Oxidative stress is considered to be an important component of various diseases. A vast number of methods have been developed and used in virtually all diseases to measure the extent and nature of oxidative stress, ranging from oxidation of DNA to proteins, lipids, and free amino acids.

An increased understanding of the biology behind diseases and redox biology has led to more specific and sensitive tools to measure oxidative stress markers, which are very diverse and sometimes very low in abundance (Frijhoff et al., 2015).

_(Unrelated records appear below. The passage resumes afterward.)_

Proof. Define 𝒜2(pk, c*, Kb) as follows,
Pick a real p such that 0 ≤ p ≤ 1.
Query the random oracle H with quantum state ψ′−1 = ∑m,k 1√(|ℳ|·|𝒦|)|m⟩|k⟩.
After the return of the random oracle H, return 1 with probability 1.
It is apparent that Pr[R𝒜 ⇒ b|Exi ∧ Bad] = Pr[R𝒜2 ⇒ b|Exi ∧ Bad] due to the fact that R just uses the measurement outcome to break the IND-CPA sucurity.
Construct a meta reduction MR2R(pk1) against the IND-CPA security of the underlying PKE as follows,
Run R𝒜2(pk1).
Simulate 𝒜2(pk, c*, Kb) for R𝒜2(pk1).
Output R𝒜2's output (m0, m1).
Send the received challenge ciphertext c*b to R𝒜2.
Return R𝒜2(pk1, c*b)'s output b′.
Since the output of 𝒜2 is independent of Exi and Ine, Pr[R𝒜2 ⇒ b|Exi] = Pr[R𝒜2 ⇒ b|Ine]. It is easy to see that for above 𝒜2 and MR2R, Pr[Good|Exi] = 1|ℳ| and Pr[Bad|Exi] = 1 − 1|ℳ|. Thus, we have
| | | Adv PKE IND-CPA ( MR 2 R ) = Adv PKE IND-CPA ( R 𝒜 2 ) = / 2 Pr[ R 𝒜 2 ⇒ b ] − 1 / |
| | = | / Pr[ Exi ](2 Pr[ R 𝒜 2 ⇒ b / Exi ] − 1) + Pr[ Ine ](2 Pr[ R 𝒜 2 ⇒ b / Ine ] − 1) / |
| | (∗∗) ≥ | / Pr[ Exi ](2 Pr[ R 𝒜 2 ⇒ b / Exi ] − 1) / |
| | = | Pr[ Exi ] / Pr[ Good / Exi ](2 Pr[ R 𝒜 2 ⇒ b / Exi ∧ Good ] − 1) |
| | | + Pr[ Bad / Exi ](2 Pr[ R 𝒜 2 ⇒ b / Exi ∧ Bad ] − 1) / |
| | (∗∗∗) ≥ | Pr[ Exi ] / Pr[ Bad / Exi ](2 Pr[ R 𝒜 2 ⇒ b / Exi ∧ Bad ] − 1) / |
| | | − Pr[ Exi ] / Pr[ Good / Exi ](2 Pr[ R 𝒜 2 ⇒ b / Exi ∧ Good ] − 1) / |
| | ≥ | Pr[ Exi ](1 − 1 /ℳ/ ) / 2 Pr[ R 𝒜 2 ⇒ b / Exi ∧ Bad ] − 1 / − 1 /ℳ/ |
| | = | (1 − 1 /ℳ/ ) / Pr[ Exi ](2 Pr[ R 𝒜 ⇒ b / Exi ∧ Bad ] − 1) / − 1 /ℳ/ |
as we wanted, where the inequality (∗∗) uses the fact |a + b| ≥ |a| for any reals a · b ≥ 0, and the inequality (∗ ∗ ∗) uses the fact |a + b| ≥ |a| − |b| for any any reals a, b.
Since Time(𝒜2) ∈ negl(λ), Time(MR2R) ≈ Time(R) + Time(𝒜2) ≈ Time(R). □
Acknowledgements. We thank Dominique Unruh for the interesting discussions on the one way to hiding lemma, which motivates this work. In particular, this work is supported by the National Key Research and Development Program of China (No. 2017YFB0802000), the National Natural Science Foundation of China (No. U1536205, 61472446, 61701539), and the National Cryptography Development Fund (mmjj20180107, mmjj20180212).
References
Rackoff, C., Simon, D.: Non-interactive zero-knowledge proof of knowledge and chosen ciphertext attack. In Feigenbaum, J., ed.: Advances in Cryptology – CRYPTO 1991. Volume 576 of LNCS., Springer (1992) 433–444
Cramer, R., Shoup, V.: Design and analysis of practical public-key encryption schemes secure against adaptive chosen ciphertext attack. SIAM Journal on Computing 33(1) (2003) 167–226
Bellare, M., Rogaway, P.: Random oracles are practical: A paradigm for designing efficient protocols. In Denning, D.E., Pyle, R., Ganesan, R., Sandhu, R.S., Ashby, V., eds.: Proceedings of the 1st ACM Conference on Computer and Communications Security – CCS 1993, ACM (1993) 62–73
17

During the past decade, research has revealed a widespread involvement of oxidative stress in a number of disease processes. Therefore, oxidative stress biomarkers are relevant in the evaluation of the disease status and the health-enhancing effects of antioxidants, although identifying markers of oxidative stress has been the focus of many studies, and several markers from various biomolecule sources have been proposed over the past decades (researchgate, May 2020). However, for some of them, there is a lack of consensus concerning validation, standardization, and reproducibility.

1.3 Rationale:

Since the focus of this study is on school children, it was designed to assess the relationship between schistosomiasis effect on the profile of oxidation stress biomarkers in school children. This is because from a wide range of statistics, school children have been found to be the most infected by schistosomiasis. Studying this can be used to understand the schistosomiasis infection, it’s positive or negative effects, as well as how it can be treated, since it is generally neglected in most places around the world.

1.4 Hypothesis:

The null hypothesis: Schistosomiasis infection has no impact on the profile of oxidation stress biomarkers in school children.

Alternative hypothesis: Schistosomiasis infection has an impact/effect on the profile of oxidation stress biomarkers in school children.

1.5 Objectives:

Main objective: To determine the impact of schistosomiasis on the profile of oxidative stress biomarkers in school children.

Specific objective:

1. Identifying school children infected by schistosomiasis.
2. Measuring the levels of their oxidation stress biomarkers.
3. Making comparisons with non-infected school children.